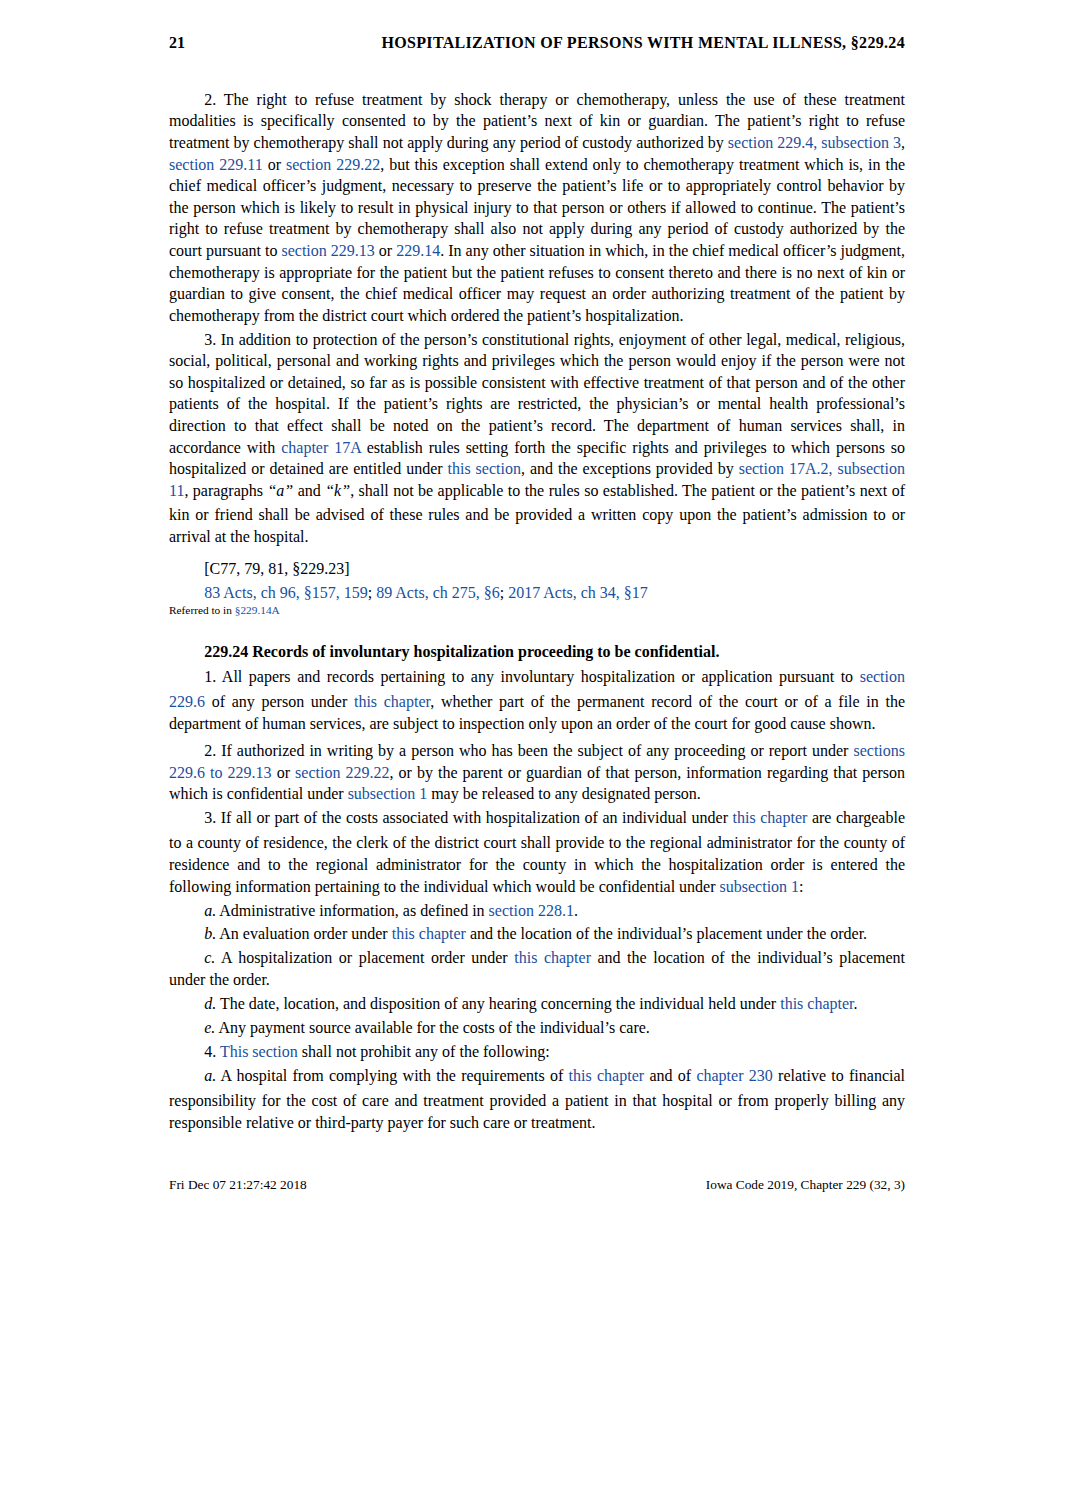21
Hospitalization of Persons with Mental Illness, §229.24
2. The right to refuse treatment by shock therapy or chemotherapy, unless the use of these treatment modalities is specifically consented to by the patient’s next of kin or guardian. The patient’s right to refuse treatment by chemotherapy shall not apply during any period of custody authorized by section 229.4, subsection 3, section 229.11 or section 229.22, but this exception shall extend only to chemotherapy treatment which is, in the chief medical officer’s judgment, necessary to preserve the patient’s life or to appropriately control behavior by the person which is likely to result in physical injury to that person or others if allowed to continue. The patient’s right to refuse treatment by chemotherapy shall also not apply during any period of custody authorized by the court pursuant to section 229.13 or 229.14. In any other situation in which, in the chief medical officer’s judgment, chemotherapy is appropriate for the patient but the patient refuses to consent thereto and there is no next of kin or guardian to give consent, the chief medical officer may request an order authorizing treatment of the patient by chemotherapy from the district court which ordered the patient’s hospitalization.
3. In addition to protection of the person’s constitutional rights, enjoyment of other legal, medical, religious, social, political, personal and working rights and privileges which the person would enjoy if the person were not so hospitalized or detained, so far as is possible consistent with effective treatment of that person and of the other patients of the hospital. If the patient’s rights are restricted, the physician’s or mental health professional’s direction to that effect shall be noted on the patient’s record. The department of human services shall, in accordance with chapter 17A establish rules setting forth the specific rights and privileges to which persons so hospitalized or detained are entitled under this section, and the exceptions provided by section 17A.2, subsection 11, paragraphs “a” and “k”, shall not be applicable to the rules so established. The patient or the patient’s next of kin or friend shall be advised of these rules and be provided a written copy upon the patient’s admission to or arrival at the hospital.
[C77, 79, 81, §229.23]
83 Acts, ch 96, §157, 159; 89 Acts, ch 275, §6; 2017 Acts, ch 34, §17
Referred to in §229.14A
229.24 Records of involuntary hospitalization proceeding to be confidential.
1. All papers and records pertaining to any involuntary hospitalization or application pursuant to section 229.6 of any person under this chapter, whether part of the permanent record of the court or of a file in the department of human services, are subject to inspection only upon an order of the court for good cause shown.
2. If authorized in writing by a person who has been the subject of any proceeding or report under sections 229.6 to 229.13 or section 229.22, or by the parent or guardian of that person, information regarding that person which is confidential under subsection 1 may be released to any designated person.
3. If all or part of the costs associated with hospitalization of an individual under this chapter are chargeable to a county of residence, the clerk of the district court shall provide to the regional administrator for the county of residence and to the regional administrator for the county in which the hospitalization order is entered the following information pertaining to the individual which would be confidential under subsection 1:
a. Administrative information, as defined in section 228.1.
b. An evaluation order under this chapter and the location of the individual’s placement under the order.
c. A hospitalization or placement order under this chapter and the location of the individual’s placement under the order.
d. The date, location, and disposition of any hearing concerning the individual held under this chapter.
e. Any payment source available for the costs of the individual’s care.
4. This section shall not prohibit any of the following:
a. A hospital from complying with the requirements of this chapter and of chapter 230 relative to financial responsibility for the cost of care and treatment provided a patient in that hospital or from properly billing any responsible relative or third-party payer for such care or treatment.
Fri Dec 07 21:27:42 2018
Iowa Code 2019, Chapter 229 (32, 3)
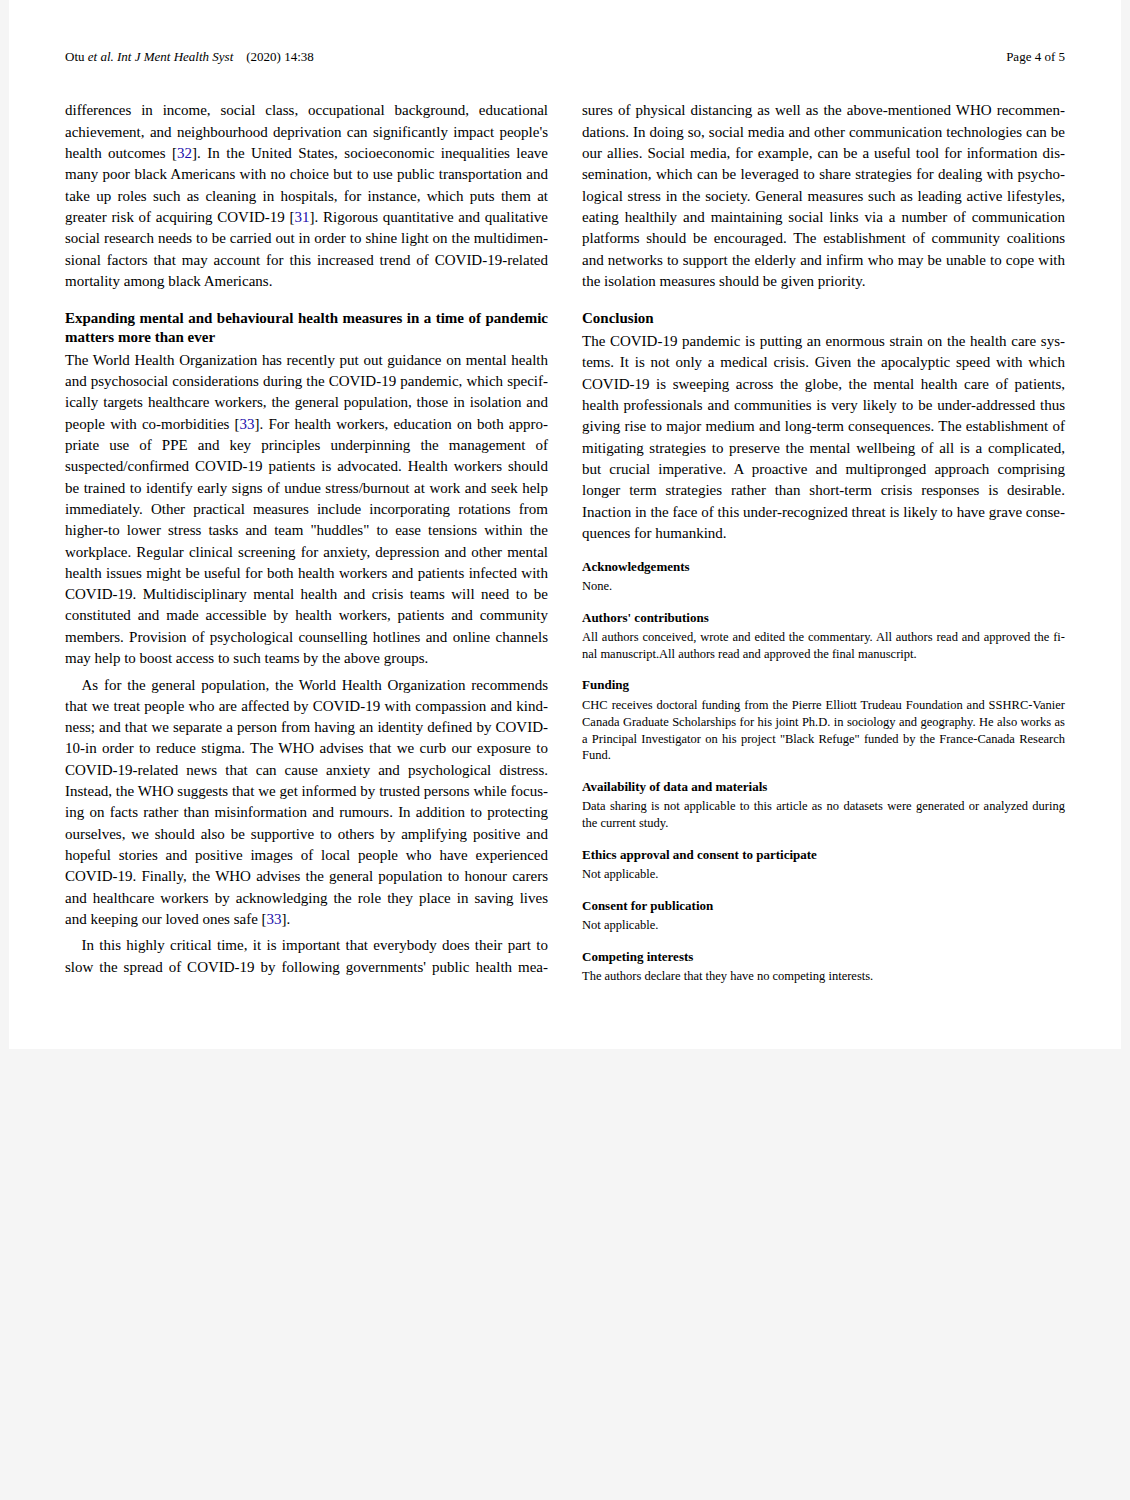Otu et al. Int J Ment Health Syst (2020) 14:38
Page 4 of 5
differences in income, social class, occupational background, educational achievement, and neighbourhood deprivation can significantly impact people's health outcomes [32]. In the United States, socioeconomic inequalities leave many poor black Americans with no choice but to use public transportation and take up roles such as cleaning in hospitals, for instance, which puts them at greater risk of acquiring COVID-19 [31]. Rigorous quantitative and qualitative social research needs to be carried out in order to shine light on the multidimensional factors that may account for this increased trend of COVID-19-related mortality among black Americans.
Expanding mental and behavioural health measures in a time of pandemic matters more than ever
The World Health Organization has recently put out guidance on mental health and psychosocial considerations during the COVID-19 pandemic, which specifically targets healthcare workers, the general population, those in isolation and people with co-morbidities [33]. For health workers, education on both appropriate use of PPE and key principles underpinning the management of suspected/confirmed COVID-19 patients is advocated. Health workers should be trained to identify early signs of undue stress/burnout at work and seek help immediately. Other practical measures include incorporating rotations from higher-to lower stress tasks and team "huddles" to ease tensions within the workplace. Regular clinical screening for anxiety, depression and other mental health issues might be useful for both health workers and patients infected with COVID-19. Multidisciplinary mental health and crisis teams will need to be constituted and made accessible by health workers, patients and community members. Provision of psychological counselling hotlines and online channels may help to boost access to such teams by the above groups.
As for the general population, the World Health Organization recommends that we treat people who are affected by COVID-19 with compassion and kindness; and that we separate a person from having an identity defined by COVID-10-in order to reduce stigma. The WHO advises that we curb our exposure to COVID-19-related news that can cause anxiety and psychological distress. Instead, the WHO suggests that we get informed by trusted persons while focusing on facts rather than misinformation and rumours. In addition to protecting ourselves, we should also be supportive to others by amplifying positive and hopeful stories and positive images of local people who have experienced COVID-19. Finally, the WHO advises the general population to honour carers and healthcare workers by acknowledging the role they place in saving lives and keeping our loved ones safe [33].
In this highly critical time, it is important that everybody does their part to slow the spread of COVID-19 by following governments' public health measures of physical distancing as well as the above-mentioned WHO recommendations. In doing so, social media and other communication technologies can be our allies. Social media, for example, can be a useful tool for information dissemination, which can be leveraged to share strategies for dealing with psychological stress in the society. General measures such as leading active lifestyles, eating healthily and maintaining social links via a number of communication platforms should be encouraged. The establishment of community coalitions and networks to support the elderly and infirm who may be unable to cope with the isolation measures should be given priority.
Conclusion
The COVID-19 pandemic is putting an enormous strain on the health care systems. It is not only a medical crisis. Given the apocalyptic speed with which COVID-19 is sweeping across the globe, the mental health care of patients, health professionals and communities is very likely to be under-addressed thus giving rise to major medium and long-term consequences. The establishment of mitigating strategies to preserve the mental wellbeing of all is a complicated, but crucial imperative. A proactive and multipronged approach comprising longer term strategies rather than short-term crisis responses is desirable. Inaction in the face of this under-recognized threat is likely to have grave consequences for humankind.
Acknowledgements
None.
Authors' contributions
All authors conceived, wrote and edited the commentary. All authors read and approved the final manuscript.All authors read and approved the final manuscript.
Funding
CHC receives doctoral funding from the Pierre Elliott Trudeau Foundation and SSHRC-Vanier Canada Graduate Scholarships for his joint Ph.D. in sociology and geography. He also works as a Principal Investigator on his project "Black Refuge" funded by the France-Canada Research Fund.
Availability of data and materials
Data sharing is not applicable to this article as no datasets were generated or analyzed during the current study.
Ethics approval and consent to participate
Not applicable.
Consent for publication
Not applicable.
Competing interests
The authors declare that they have no competing interests.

:::::

YOUR OBJECTIVE: Copy out only the lines above from the one with "Referred to in §229.14A" to the one with "4. This section", inclusive, exactly as they stand.

RESULT:
Referred to in §229.14A
229.24 Records of involuntary hospitalization proceeding to be confidential.
1. All papers and records pertaining to any involuntary hospitalization or application pursuant to section 229.6 of any person under this chapter, whether part of the permanent record of the court or of a file in the department of human services, are subject to inspection only upon an order of the court for good cause shown.
2. If authorized in writing by a person who has been the subject of any proceeding or report under sections 229.6 to 229.13 or section 229.22, or by the parent or guardian of that person, information regarding that person which is confidential under subsection 1 may be released to any designated person.
3. If all or part of the costs associated with hospitalization of an individual under this chapter are chargeable to a county of residence, the clerk of the district court shall provide to the regional administrator for the county of residence and to the regional administrator for the county in which the hospitalization order is entered the following information pertaining to the individual which would be confidential under subsection 1:
a. Administrative information, as defined in section 228.1.
b. An evaluation order under this chapter and the location of the individual’s placement under the order.
c. A hospitalization or placement order under this chapter and the location of the individual’s placement under the order.
d. The date, location, and disposition of any hearing concerning the individual held under this chapter.
e. Any payment source available for the costs of the individual’s care.
4. This section shall not prohibit any of the following:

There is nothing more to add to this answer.